Paving the path to all-IP mobile

John C. Tanner
Telecom Asia

Mobile data traffic growth has put the spotlight on the need for cellcos to adopt efficient and flexible all-IP architectures. But cellcos and IP experts at a online discussion in January say that IP networks should evolve only if the economics are justified. The event, moderated by Telecom Asia global technology editor John C Tanner and sponsored by Cisco, was held via telepresence at sites in Hong Kong, Singapore, Sydney and Mumbai.

John Tanner: What types of devices are customers using and what impact is that having on your IP resources and your network?
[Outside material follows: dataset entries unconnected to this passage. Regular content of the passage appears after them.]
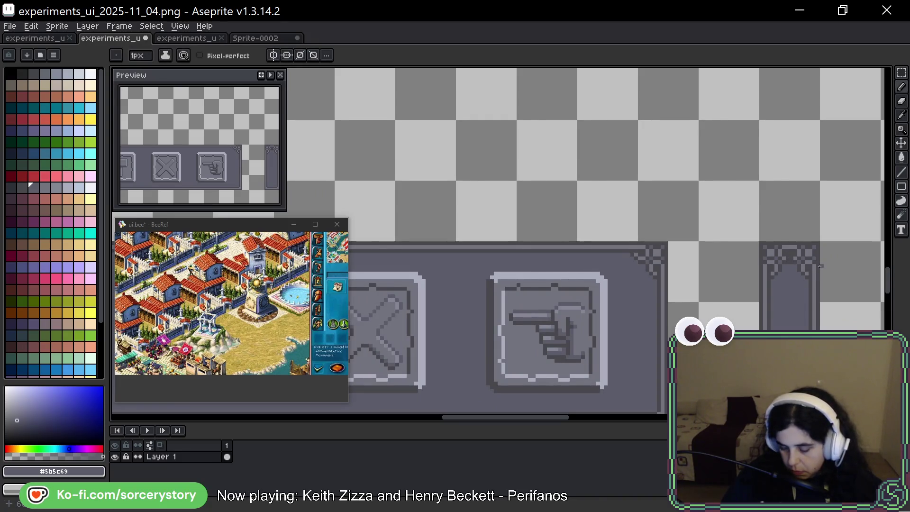
{"action": "left_click_drag", "start_coordinate": [819, 266], "coordinate": [733, 157]}
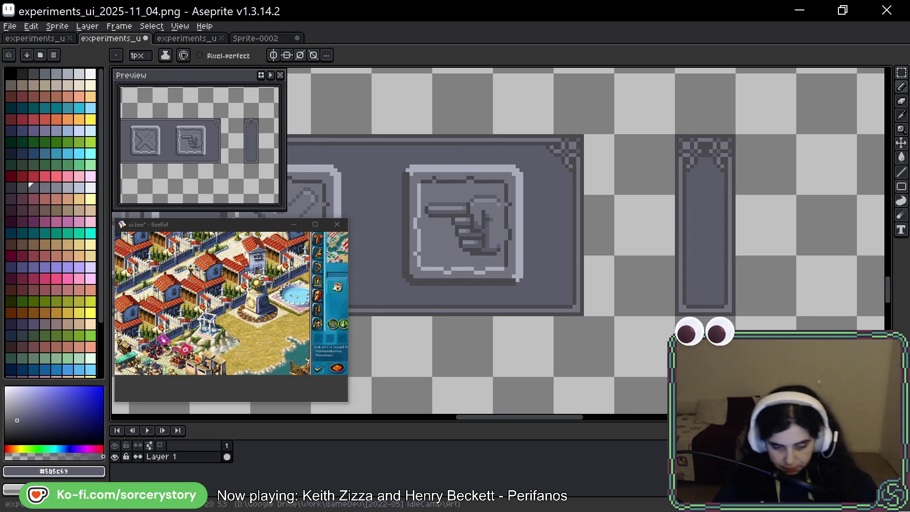
{"action": "left_click", "coordinate": [42, 41]}
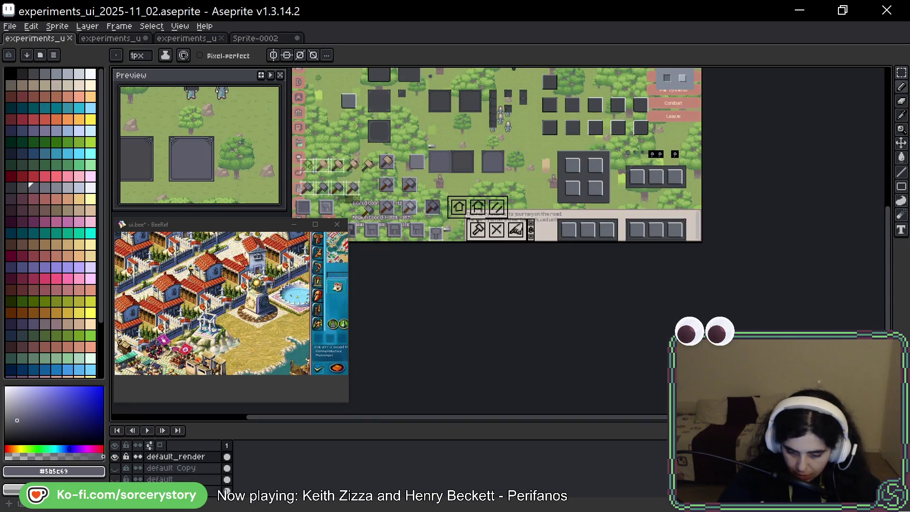
Zoom into the mockup's button row, then go back to experiments_ui_2025-11_04.png
{"action": "scroll", "coordinate": [476, 190], "scroll_direction": "up", "scroll_amount": 3}
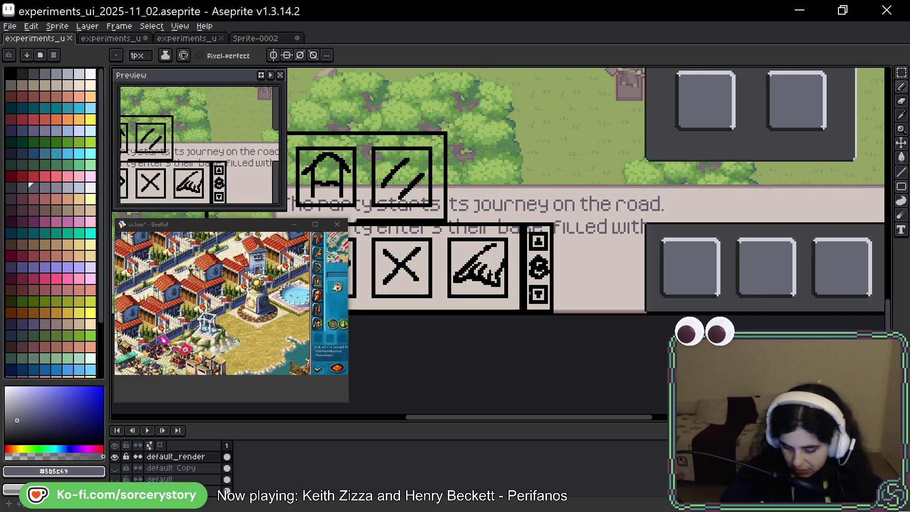
{"action": "scroll", "coordinate": [551, 219], "scroll_direction": "up", "scroll_amount": 2}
Christian Daigneault: Dongles are generating about 80% of all our traffic at this point. The other 20% is mostly smartphones, and traffic for both has grown by about the same factor - 18 to 20 times - since we launched HSPA+ nine months ago. And this is not stopping. When we talk about the iPhone, and those type of phones, we see new devices like this coming out on a monthly basis, so this is not going to stop.

Stephen Chau: In our network, more than 80% of our traffic is generates by the dongles. Also, we are offering a residential fixed-broadband-type service [using HSPA as the last-mile link]. So from that perspective, if you include that with the dongles, that actually represents more than 90% of the total data traffic volumes.

Anthony Goonan: I can relate completely to that 90% figure. And within that, about half of our data is just straight http-type traffic. Around 10% of it is YouTube and other streaming-type services. High-end smartphones, for Telstra at least, are contributing seven to ten times as much data as a standard-feature phone. And our data traffic in Telstra is roughly doubling every eight months.

Lam Hong Kit: One thing to add on the point of http traffic, from what we see, that's not only just for http web, but also progressive downloads. I don't know the exact split, but a big portion of http comes from the video via the progressive download, and YouTube is one part of that.

Tim Mark: Our colleagues in the US, and even some of them outside the US, are seeing traffic doubling every six months because of video and telepresence - all the traffic has been doubling. We're really seeing that from the infrastructure side.

Jayesh Easwaramony: Basically what is happening is you're creating a much bigger addressable market for service providers. So if you look at mobile broadband, instead of having one household broadband connection, you are actually selling four connections - each laptop will have a connection. Also, we talk about smartphones and netbooks, but there's also going to be another entire set of devices - which could be tablet PCs or e-book readers - which are going to further the gap between netbooks and smartphones.